3. Richard Power's Orfeo might be the best book I've ever read. When I'm reading a passage at night, I think, I should write that down. But then I'd have to type the whole book. I love that Powers already won the MacArthur. And that he still writes. Not trying to impress anyone. Not afraid of someone going, 'well, I don't know who thought this guy was a genius.' Just trying to make a new story. There is something genius about someone who can make a whole book about music and a whole symphony about a book. The way Peter Els wants so hard to be a genius and, maybe was, but then couldn't be. It makes me sad how little I know about music. For instance, this means nothing o me: "A second cello harmonizes the first in simple fifths and thirds." I can imagine what that might look like on the piano but I have no idea how it sounds. I want to listen to Mahler and Soshtakovich and read the book again. But the way Powers talks about studying and studying and still never quite getting the heart of the thing makes me feel that even MacArthur winners feel like the true art of the world evades them. 

* Chastising Strangers might be the name of my next book. 

Monday, August 04, 2014


1. "Can you go entertain yourself for just a minute?" "Don't even worry about it. No one else will ever remember you knocked on the door of the wrong house." "Should I call the principal and get your class assignment changed?" "Go away. I'm trying to write my blog post."  These are the sayings that I thought I would never say. Oh, infinite patience and creativity. Did I use you up on my writing or on my children? Infinity is so much more countable in the summer.

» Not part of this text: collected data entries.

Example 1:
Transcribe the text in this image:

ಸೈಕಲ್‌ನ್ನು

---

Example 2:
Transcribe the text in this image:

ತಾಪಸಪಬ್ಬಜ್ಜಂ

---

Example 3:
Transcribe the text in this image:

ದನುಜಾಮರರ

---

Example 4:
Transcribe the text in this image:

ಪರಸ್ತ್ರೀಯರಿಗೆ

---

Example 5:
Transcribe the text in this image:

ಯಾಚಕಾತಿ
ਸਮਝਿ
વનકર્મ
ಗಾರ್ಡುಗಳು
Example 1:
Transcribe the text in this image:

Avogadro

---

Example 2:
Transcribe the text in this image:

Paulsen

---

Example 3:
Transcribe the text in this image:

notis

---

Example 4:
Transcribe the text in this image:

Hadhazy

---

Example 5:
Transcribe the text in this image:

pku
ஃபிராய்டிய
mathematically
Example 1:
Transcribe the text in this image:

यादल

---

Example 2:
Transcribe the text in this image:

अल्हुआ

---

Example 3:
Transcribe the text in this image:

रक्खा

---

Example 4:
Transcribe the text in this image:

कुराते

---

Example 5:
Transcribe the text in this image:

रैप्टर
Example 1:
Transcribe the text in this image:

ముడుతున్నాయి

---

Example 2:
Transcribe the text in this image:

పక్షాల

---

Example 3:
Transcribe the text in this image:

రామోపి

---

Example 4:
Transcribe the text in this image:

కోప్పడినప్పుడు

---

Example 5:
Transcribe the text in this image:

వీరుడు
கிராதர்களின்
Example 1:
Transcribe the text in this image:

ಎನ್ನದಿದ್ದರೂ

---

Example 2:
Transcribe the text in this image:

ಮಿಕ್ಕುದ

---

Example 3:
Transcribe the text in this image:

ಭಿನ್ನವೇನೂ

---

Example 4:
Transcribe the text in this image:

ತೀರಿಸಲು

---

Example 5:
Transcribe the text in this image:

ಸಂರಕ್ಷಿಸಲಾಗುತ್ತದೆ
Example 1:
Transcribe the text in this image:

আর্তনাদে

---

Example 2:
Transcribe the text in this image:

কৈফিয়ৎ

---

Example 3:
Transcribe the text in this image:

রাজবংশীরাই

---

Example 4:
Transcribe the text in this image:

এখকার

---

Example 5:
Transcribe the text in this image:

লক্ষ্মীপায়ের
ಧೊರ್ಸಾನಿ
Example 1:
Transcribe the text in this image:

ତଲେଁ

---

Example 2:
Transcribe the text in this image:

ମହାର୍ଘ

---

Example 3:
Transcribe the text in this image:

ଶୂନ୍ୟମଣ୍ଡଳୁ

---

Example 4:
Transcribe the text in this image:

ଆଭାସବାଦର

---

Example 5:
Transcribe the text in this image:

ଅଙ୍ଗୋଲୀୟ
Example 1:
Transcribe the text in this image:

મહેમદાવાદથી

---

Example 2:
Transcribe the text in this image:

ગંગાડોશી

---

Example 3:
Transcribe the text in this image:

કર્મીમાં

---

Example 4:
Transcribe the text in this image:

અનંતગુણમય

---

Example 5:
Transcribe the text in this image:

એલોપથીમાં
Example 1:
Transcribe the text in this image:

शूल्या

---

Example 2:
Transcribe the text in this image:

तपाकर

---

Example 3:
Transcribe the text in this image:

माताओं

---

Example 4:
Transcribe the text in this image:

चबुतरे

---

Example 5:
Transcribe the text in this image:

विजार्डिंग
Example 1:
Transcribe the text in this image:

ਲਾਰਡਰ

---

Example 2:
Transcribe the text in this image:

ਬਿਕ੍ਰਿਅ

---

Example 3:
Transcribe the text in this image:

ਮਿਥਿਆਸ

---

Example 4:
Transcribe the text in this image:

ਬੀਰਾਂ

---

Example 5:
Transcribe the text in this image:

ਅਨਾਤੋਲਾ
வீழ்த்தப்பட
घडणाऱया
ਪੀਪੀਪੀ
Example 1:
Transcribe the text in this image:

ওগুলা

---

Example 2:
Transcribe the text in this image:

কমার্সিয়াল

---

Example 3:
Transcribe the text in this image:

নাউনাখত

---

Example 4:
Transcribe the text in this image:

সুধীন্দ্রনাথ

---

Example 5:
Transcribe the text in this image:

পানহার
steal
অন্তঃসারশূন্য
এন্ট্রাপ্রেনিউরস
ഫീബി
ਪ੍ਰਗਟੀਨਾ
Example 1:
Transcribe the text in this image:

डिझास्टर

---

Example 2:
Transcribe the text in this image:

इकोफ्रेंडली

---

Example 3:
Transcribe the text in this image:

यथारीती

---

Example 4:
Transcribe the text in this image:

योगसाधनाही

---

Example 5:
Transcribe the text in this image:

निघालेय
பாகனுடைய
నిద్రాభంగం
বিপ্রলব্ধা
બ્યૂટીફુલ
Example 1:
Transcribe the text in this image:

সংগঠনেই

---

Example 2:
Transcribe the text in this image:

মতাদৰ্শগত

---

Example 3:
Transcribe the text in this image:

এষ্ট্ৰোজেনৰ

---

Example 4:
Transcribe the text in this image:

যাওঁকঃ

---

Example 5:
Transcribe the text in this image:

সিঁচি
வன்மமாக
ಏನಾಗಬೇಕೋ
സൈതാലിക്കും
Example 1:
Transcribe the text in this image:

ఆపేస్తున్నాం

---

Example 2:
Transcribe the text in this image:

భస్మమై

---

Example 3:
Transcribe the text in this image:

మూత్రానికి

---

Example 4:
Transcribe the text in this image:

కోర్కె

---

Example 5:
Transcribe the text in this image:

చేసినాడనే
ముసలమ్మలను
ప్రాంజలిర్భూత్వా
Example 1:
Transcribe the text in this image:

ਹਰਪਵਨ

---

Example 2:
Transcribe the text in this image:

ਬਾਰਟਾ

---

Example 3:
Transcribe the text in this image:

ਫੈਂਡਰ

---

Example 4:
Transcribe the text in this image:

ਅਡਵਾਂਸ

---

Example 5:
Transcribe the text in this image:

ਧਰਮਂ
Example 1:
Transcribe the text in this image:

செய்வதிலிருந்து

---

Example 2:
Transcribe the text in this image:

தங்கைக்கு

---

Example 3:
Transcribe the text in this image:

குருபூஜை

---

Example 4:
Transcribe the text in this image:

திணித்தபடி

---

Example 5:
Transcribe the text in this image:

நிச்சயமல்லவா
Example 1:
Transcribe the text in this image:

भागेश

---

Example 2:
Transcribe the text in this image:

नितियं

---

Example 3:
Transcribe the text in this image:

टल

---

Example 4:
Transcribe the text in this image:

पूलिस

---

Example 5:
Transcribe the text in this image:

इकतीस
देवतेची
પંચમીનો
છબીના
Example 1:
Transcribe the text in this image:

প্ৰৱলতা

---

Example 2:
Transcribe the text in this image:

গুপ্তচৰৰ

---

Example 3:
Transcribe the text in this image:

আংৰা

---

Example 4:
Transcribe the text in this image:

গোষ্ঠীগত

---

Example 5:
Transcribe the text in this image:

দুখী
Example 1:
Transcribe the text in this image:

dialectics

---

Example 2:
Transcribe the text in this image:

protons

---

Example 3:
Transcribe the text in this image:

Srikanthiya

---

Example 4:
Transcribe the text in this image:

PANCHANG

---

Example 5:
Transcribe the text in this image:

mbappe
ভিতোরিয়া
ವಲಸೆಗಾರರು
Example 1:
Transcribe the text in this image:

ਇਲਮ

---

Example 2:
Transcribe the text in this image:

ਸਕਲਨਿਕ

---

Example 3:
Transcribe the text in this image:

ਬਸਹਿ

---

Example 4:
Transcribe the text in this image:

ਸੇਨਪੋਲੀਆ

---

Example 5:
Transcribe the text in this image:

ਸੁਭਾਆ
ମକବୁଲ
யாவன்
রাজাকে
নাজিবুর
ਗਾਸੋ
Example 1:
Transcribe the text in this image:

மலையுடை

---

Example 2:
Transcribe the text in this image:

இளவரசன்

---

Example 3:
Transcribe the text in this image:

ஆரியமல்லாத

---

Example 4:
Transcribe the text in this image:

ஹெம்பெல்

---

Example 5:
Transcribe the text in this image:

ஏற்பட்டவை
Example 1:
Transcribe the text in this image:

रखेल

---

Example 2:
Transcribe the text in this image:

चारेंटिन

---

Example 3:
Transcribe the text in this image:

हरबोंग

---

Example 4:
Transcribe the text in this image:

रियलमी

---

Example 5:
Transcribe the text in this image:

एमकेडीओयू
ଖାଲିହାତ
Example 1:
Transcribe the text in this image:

2. Yesterday, while I somewhat bewept my outcast state, I realized after I wrote that I owe a bunch of people emails too. The pressure is somewhat off on all of us would-be correspondents, no?--and since everyone is on vacation every other week, I think you have to multiply by twelve the number of days of expected response. So if someone said, I'll be back to you in two weeks, what they really mean is in 168 days which is also coming up very quickly. Right? That's what I tell myself.

3. Zoe and Max are getting ready to start school on Thursday. Zoe has a new stapler. She will be the hit of the town. Everybody wants to borrow a stapler although this is what happens when you spill the staples all over the floor.

Max has Teenage Mutant Ninja Turtle t-shirt and backpack and lunchbox. We have folders and pencils and mechanical pencils and sharpies and I actually bought some Post-Its. While I'm saying things like "Can you go entertain yourself for just a minute," I'm reading the Best American Essays 2013 and pairing with an excursion out of town so the students can immerse themselves and I hope they don't just immerse themselves in trauma. I am reading an excellent manuscript of poems that is beautiful with gods and gangsters and geometries and phrases like this: "set with cuttlefish pounce." I just got a book in the mail to review. I'm going to make dinner tonight even if it kills me. Zoe will get over not being in her best friend's class and the fact she knocked on the wrong door, trying to give her friend a thank you card. And school will start and it will be fine. This picture says so.